◆ ACTIVITY
Can you repeat every line of the material below, character for character?

Saved data entries:
————
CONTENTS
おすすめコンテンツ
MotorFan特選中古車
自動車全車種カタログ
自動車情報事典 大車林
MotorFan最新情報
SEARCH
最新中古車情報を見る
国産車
————
◆ ANSWER TO THIS TASK
CONTENTS
おすすめコンテンツ
MotorFan特選中古車
自動車全車種カタログ
自動車情報事典 大車林
MotorFan最新情報
SEARCH
最新中古車情報を見る
国産車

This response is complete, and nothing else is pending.